# Covering rat cages?



## Ratties1 (Dec 4, 2013)

Currently at the animal shelter I work at, our rat cages are kept in the lobby which is busy and noisy when we are open during adoption hours. There are little houses and boxes in each cage for the rats to hide in if they need to "escape" but I also was told recently that I should try and cover the cages in the day time when we aren't open for adoptions so that the rats can have a stress-free, dark space. Anyone else have any advice about covering cages? Should they be always be covered when we aren't open to the public or at night? I really want to create an environment for these guys that places the least amount of stress on them (stress = illness in a shelter!) while we are in search of their new homes.


----------



## nanashi7 (Jun 5, 2013)

I advocate coving the back and both sides of a cage in busy loud environments. Especially in a shelter, it wouldn't help them be adopted if they were all covered up. 


Sent from Petguide.com Free App


----------



## luvmy4rats (Nov 29, 2013)

Hmm...that's a tough one. For the comfort of the rats it's best to keep them covered, but then potential rat owners will not see their cuteness!


----------



## Jeremy (Nov 14, 2013)

I cover my rats at night and when I'm not home. It makes them feel a little more cozy and it cuts down on the amount of bedding on the floor I get to walk in to when I get home. Plus I know they like to sleep during the day so it keeps out so much light. Maybe you could cover them for a few hours then uncover them. Just so they can take the chaos in smaller doses. 

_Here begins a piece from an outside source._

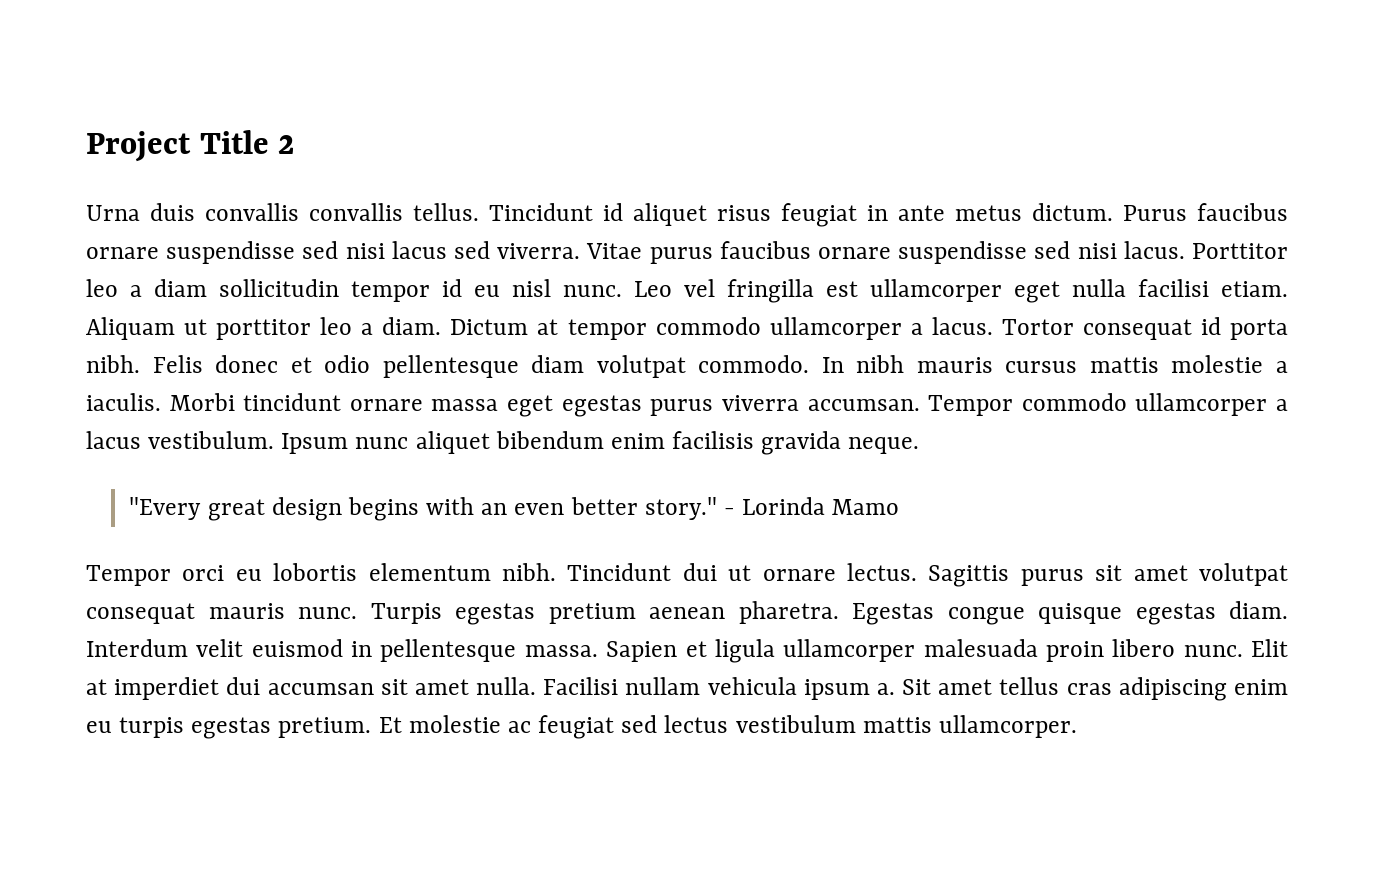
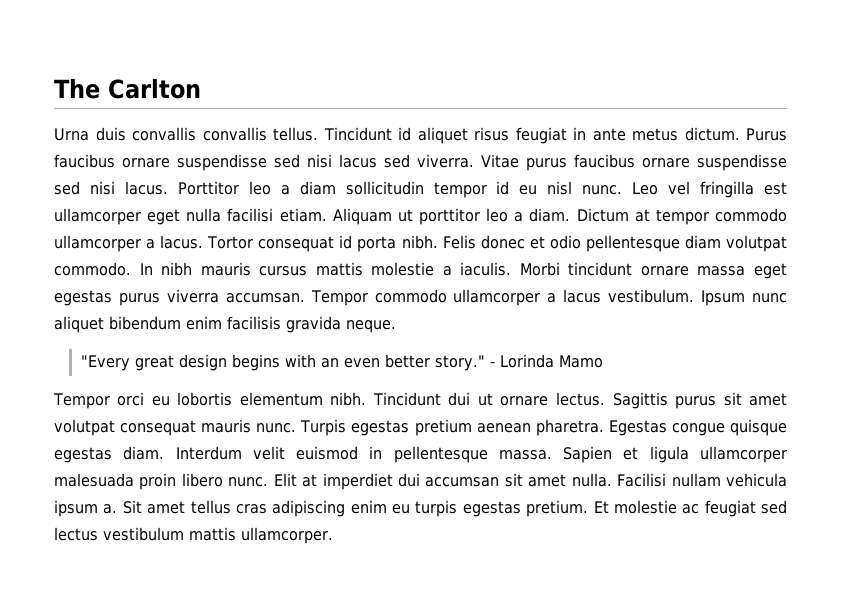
[86,130,295,162] Project Title 2 -> [54,79,201,99] The Carlton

Sent from Petguide.com Free App


----------



## Phantom (Apr 4, 2012)

I tried to cover my rat's cage once because it was windy outside and I didn't want them catching a cold when I had the window open…. bad idea. The towel that I put on top of their cage was torn to shreds a few minutes after I put it there.


----------



## trematode (Sep 8, 2012)

Is it possible for you to cover half of the cage? I have a double-ferret nation. All I do is tuck a blanket in one of the doors and, voila, they have a safe place. Where is the cage? If it's in a corner with one side exposed, I don't think it would hurt to cover the side of the cage that is not in the corner.


----------